Maybe they’ll listen to the HBR. Maybe not. But, if they want to compete and innovation is fundamental to their ability to do so, well, they have a lot of changing ahead of them.
And with change on the menu, HBR provides evidence of another trend you might have heard about: Trust in business is running out. And here I found these revolutionary words:
“Regaining trust also means dispensing with the view that the only objective of management is to increase shareholder value.”
They note that 62 percent of adults in 20 countries trusted corporations less in December 2008 than they had the year before. This should concern strategists because “a low-trust environment makes everything about doing business more difficult… Loss of trust leads to higher transaction cost, lower brand value, and greater difficulty attracting, retaining and managing talent.”

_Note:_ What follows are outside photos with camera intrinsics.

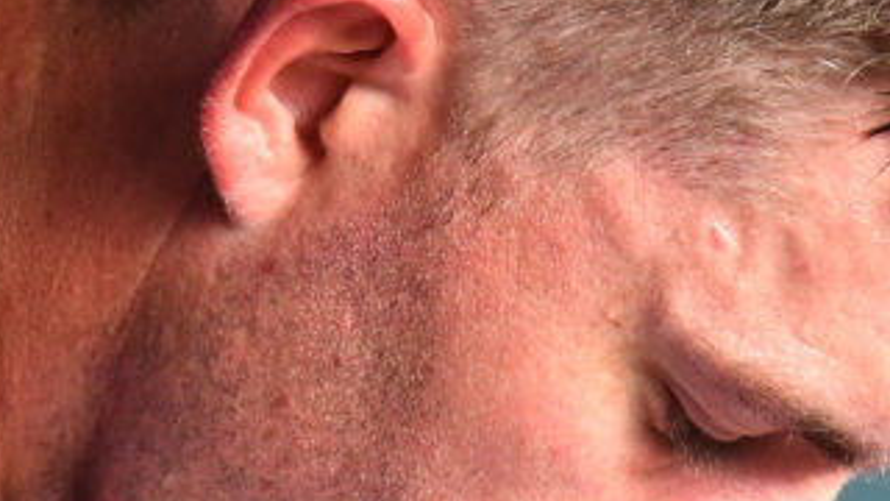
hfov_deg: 1.1
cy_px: 594
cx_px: 70
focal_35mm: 2010
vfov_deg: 0.6
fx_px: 47434
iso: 2500
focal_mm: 400
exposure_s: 1/320
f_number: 4
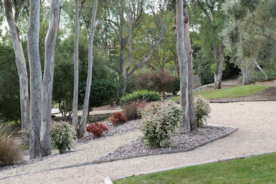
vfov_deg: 27.0
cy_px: 92
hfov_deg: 39.6
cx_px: 138
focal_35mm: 50
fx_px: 383
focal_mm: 50
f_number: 2.8
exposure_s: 1/250
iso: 100
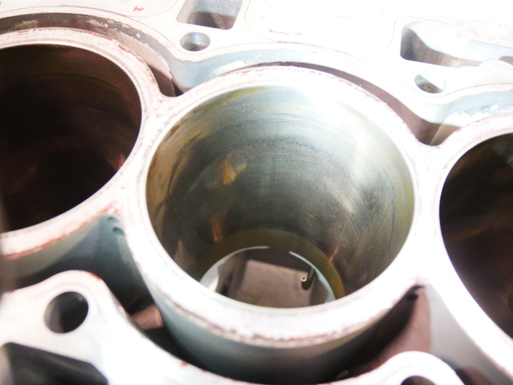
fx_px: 445
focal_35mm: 30
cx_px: 256
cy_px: 192
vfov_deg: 46.8
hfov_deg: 60.0
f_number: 3.8
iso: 2500
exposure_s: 1/60
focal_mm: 15
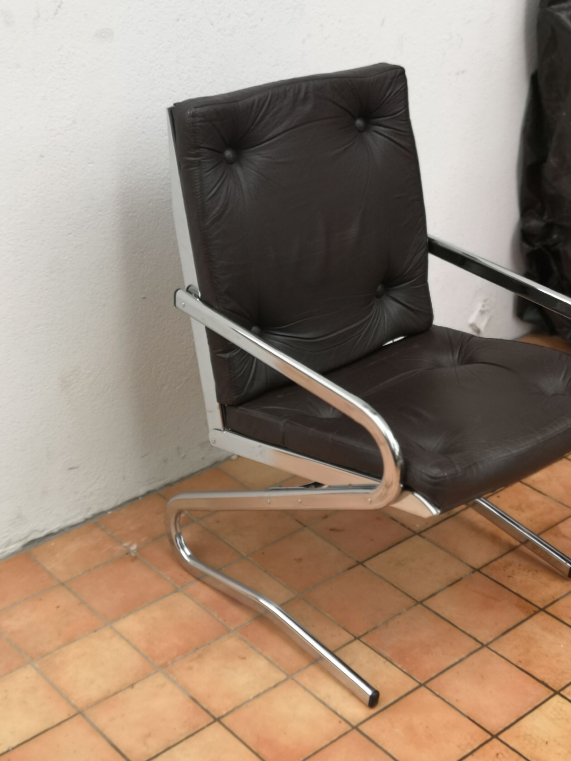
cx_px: 286
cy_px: 380
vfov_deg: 35.5
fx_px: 1188
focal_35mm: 54
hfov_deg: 27.0
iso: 64
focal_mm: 5.58
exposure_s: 1/120
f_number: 4
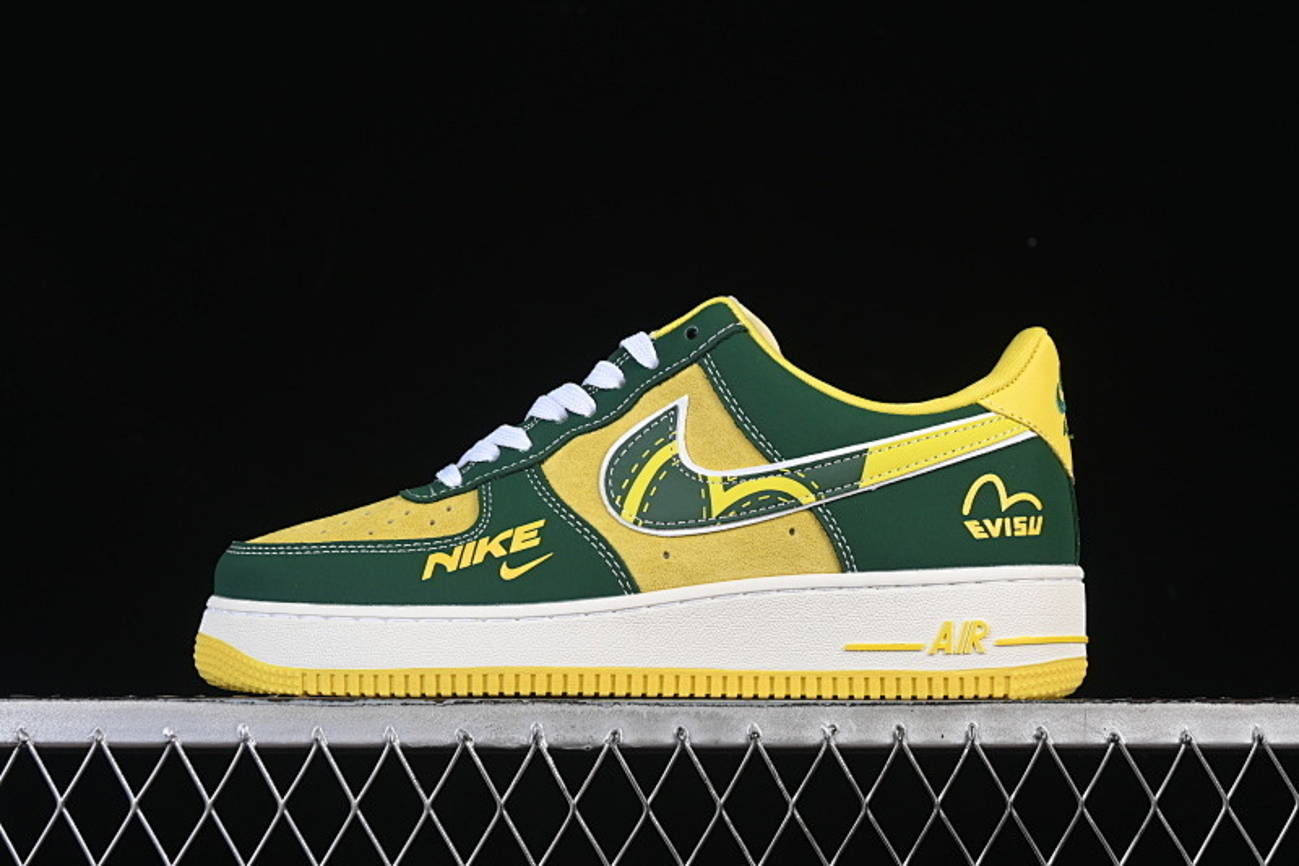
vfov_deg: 18.2
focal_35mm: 75
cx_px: 650
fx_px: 2706
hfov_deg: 27.0
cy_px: 433
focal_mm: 50
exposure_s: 1/80
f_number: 8
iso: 160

News flash: this is not a trend.
This is how it has always been. Marketing gurus and their business cohorts may have confused matters over the past several decades. While their pockets are full, they’ve played a huge part in today’s business crisis environment.
Once and for all, branding is NOT marketing. Marketing is a brand tactic. It’s past time for all of us to get back to the fundamentals of branding. Authenticity. Value. Reputation. Credibility. Trust.
Community building— branding, networked media and open sourcing
Famed social ecologist and the “father of modern management,” Peter Drucker once advised that the only purpose of a business is to create customers. That type of thinking lead companies to conduct marketing research, determine who their customers are and what their customer want to hear. They created positioning platforms, messaging, advertising— the whole nine yards— in an effort to create customers. For the second half of the 20th century, that model kicked ass. At least for the advertising and marketing firms who did it well. Or could convince their clients they did it well.
Today’s world is different. Duh. Customers are in control. They don’t believe authoritative voices. They don’t trust their messages. They no longer trust the media such companies employ. They don’t have to; they now connect to more authentic voices that they trust via the internet and other social media. It’s second nature.
The broad and rapidly growing consumer preference for networked media means that traditional advertising is now suspect. The media of advertising comes with an underlying meaning— an agreed upon contract that the advertiser may bullshit you if that helps them make a sale. That’s the meaning. We all know it. The medium is the message.
So what’s a company to do? Branding is about building credibility. About establishing and scaling your reputation. So, why use social or networked media— such trendy media— to build brand?
Networked media isn’t important because it’s trendy. It’s important because it creates customer-driven innovation. It creates brand evangelists. It can help build a collaborative internal culture and engaged work force. It demands authenticity— especially in the form of customer experience.
So can Twitter really save brands that don’t provide good experiences? That’s the question asked by Fast Company blogger Rupa Chaturvedi, who cautions companies against relying on social media to influence customer behavior when the brand doesn’t live up to the hype they’re trying to create.
These networks can be a highly effective way to build your brand externally. But there’s a catch. It only works when the messages are true. You know they’re true when they’re open. And transparent. And valuable. You know they’re successful when the network grows organically.